The stack gas leaves at 300 degress celsius with 8.4% CO2; 2.5% CO; 0.8% H2 and 10% O2. Calculate:
a. % Excess Air
b. Ultimate analysis of the coal
c. m3 of stack gas/kg of coal
interesting, i will attempt it
Hi, I am planning to heat ethanol under vacuum. Will try to produce carbon nanotubes.
Is there an explosion risk? Air will be all vacuumed. In case of a small air leakage to vacuum chamber will it immediately explode?
Second question After separating carbon molecules, water will also appear in the chamber. Does water vapor and Ethanol vapor create any explosion on hot surfaces above 700C degrees?
What is the maximum air pressure I must have to prevent an explosion?
I can go down to 0.01 Bar.

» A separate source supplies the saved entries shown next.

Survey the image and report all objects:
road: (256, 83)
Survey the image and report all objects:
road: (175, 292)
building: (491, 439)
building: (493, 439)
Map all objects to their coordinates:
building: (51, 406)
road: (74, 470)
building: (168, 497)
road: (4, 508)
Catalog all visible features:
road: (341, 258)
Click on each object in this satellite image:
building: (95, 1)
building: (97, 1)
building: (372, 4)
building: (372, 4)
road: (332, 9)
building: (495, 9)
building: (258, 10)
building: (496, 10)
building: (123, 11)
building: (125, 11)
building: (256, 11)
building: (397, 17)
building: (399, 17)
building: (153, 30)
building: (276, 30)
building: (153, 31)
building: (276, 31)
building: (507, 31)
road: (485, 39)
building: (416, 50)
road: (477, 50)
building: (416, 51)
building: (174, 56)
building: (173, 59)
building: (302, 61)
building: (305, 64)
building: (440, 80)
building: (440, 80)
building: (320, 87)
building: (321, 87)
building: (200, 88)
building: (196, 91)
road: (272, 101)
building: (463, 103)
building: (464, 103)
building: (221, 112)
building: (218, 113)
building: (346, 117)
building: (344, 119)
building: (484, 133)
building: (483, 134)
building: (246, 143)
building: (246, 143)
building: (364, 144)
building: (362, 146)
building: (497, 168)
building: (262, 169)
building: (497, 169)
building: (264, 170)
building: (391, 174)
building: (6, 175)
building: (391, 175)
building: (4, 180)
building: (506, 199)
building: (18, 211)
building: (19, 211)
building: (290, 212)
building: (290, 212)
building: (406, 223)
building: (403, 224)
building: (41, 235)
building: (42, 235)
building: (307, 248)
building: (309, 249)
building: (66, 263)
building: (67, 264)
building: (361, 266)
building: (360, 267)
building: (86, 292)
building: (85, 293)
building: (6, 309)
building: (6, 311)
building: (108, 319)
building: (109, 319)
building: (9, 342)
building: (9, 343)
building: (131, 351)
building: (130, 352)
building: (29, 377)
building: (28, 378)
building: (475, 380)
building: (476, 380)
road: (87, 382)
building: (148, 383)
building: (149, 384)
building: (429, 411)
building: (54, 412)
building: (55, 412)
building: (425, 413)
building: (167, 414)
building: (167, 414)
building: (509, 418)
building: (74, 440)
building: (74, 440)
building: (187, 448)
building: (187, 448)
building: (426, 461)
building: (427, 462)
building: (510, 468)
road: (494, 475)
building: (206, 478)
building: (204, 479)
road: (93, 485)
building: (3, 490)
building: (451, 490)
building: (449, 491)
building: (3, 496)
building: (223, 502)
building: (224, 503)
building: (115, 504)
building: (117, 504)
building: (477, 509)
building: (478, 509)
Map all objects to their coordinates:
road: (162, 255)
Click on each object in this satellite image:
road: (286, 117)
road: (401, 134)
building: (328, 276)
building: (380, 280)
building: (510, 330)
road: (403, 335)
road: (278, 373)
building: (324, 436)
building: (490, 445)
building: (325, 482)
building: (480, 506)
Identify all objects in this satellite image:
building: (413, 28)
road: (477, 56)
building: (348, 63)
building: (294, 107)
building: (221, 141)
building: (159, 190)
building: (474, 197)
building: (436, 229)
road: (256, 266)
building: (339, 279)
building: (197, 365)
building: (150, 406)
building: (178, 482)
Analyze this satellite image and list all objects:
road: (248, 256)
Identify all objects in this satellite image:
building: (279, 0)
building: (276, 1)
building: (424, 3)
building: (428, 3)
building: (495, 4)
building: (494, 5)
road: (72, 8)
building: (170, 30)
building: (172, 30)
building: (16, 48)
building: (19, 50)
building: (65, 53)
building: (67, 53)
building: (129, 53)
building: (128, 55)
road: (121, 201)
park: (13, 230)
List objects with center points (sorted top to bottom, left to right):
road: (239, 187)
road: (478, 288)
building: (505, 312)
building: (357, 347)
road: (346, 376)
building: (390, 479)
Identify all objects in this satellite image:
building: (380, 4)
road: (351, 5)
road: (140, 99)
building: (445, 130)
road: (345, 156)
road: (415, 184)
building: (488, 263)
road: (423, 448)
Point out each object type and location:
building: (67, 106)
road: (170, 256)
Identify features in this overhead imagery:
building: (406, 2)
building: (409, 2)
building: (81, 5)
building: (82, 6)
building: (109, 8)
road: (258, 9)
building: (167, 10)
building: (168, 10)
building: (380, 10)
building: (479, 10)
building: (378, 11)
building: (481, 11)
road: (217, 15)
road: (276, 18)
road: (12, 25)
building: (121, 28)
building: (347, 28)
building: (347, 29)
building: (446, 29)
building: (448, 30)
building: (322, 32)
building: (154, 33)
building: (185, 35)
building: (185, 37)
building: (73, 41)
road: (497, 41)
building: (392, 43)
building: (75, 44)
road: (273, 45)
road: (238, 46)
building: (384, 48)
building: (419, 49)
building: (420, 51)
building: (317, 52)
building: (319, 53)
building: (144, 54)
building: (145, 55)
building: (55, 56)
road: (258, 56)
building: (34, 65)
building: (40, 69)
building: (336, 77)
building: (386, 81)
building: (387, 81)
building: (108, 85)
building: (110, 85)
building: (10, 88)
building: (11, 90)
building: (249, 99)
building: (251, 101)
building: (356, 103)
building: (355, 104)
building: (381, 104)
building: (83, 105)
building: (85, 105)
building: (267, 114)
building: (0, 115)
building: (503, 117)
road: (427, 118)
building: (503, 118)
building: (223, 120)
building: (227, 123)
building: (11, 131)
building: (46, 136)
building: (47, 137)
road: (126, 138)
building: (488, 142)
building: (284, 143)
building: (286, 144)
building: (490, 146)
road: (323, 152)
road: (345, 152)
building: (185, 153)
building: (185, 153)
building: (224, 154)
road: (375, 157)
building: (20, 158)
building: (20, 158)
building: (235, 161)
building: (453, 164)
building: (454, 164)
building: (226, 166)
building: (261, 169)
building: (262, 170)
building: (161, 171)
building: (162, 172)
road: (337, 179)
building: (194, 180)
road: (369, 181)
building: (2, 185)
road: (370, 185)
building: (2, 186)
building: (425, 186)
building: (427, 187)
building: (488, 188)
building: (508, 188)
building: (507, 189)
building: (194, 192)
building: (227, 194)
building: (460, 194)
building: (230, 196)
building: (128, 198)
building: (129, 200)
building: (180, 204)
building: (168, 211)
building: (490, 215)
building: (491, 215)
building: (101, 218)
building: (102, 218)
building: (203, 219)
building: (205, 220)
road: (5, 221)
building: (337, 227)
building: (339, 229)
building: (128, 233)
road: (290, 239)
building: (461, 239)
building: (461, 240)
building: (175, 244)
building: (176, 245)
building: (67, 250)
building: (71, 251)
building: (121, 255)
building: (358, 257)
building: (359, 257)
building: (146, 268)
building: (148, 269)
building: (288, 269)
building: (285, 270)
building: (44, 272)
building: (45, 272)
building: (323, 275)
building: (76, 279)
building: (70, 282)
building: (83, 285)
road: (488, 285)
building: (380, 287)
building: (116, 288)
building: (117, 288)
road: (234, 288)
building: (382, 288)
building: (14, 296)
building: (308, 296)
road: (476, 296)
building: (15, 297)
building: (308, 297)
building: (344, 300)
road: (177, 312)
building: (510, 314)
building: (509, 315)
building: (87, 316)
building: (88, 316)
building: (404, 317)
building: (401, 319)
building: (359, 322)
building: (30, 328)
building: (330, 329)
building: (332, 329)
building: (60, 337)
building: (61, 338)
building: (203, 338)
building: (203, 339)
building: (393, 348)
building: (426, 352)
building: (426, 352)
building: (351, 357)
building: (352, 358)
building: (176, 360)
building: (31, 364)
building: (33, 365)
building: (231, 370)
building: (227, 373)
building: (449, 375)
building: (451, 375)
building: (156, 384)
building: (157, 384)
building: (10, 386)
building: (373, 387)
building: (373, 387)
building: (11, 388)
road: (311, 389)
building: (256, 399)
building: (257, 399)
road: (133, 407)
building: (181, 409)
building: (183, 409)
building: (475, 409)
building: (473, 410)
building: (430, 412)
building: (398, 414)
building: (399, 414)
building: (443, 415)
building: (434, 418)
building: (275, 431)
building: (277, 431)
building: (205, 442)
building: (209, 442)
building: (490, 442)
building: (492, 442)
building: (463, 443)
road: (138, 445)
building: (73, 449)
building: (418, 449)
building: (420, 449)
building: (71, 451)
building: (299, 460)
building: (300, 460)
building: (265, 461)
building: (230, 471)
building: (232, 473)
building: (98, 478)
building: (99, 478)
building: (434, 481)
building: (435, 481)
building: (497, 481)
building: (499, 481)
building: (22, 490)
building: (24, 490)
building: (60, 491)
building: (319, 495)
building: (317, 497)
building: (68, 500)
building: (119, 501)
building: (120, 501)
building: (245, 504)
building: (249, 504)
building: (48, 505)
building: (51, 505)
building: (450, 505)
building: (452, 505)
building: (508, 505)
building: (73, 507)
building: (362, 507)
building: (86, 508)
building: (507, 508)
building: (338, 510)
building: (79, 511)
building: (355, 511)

If there are some little amount of air remaining, can this reaction still create a big explosion?
Amount of ethanol 1 ml
Size of the tank 0,05m3
Tank material steel 2mm thick.
There is already such a method actually but I will do it alone for the first time and have some worries that I have overseen something.
Thanks!
1. A bituminous coal has 27.15% VCM; 62.55% FC; 7.06% Ash; 0.95% S and .28% N. It has a calorific value of 32.3 MJ/kg.
The coal is fired with excess air supplied at 30 degrees celsius and 1 atm. Partial Orsat analysis reports 9.78% CO2, and 2.45% CO. Calculate:
a. % Excess Air
b. Ultimate Analysis of the coal
c. Complete analysis of the stack gas.
Thank you very much u clear my doubt ver well
For percent excess, it's easier to simply multiply 2024 by 1.25 and you will get the answer.
Yes. That is a great shortcut.
how did you get 3333 for air fed I don't understand how you arrived at that number
Ok I know another method.
1.First calculate theoretically required air
2.as %excess of air=% excess of O2 use this formula.
O2 supplied=O2 theoretically required x(1+percent excess of O2 /100)
3.After this , you will get O2 supplied then, by material balancing i.e 100 kmol air= 21 kmol O2 then x kmol air = the amount u got after the above step. After this u will get the amount of air fed.
you need 3333 mol air for obtain 100% excess rate
A separator is designed to remove 75% of the CO2 in flue gas (assume N2) that is fed to adsorption unit, not the fresh feed. The CO2 is removed from the bottom of the separator. The exit composition of the stream leaving the separator contains 10% CO2 and the balance is N2. a recycle stream is used, where part of the exit of the separator is recycled and unites with the fresh feed. Draw and label a process flow chart. Calculate the flow rate and compositions of all unknown streams??
is it possible if theres 0 percent of air?
How to get that 0.2 mol and 0.79 mol?
Are you referring to the amounts of oxygen (0.21) and nitrogen (0.79) in air? This is a simplified assumption of the composition of air.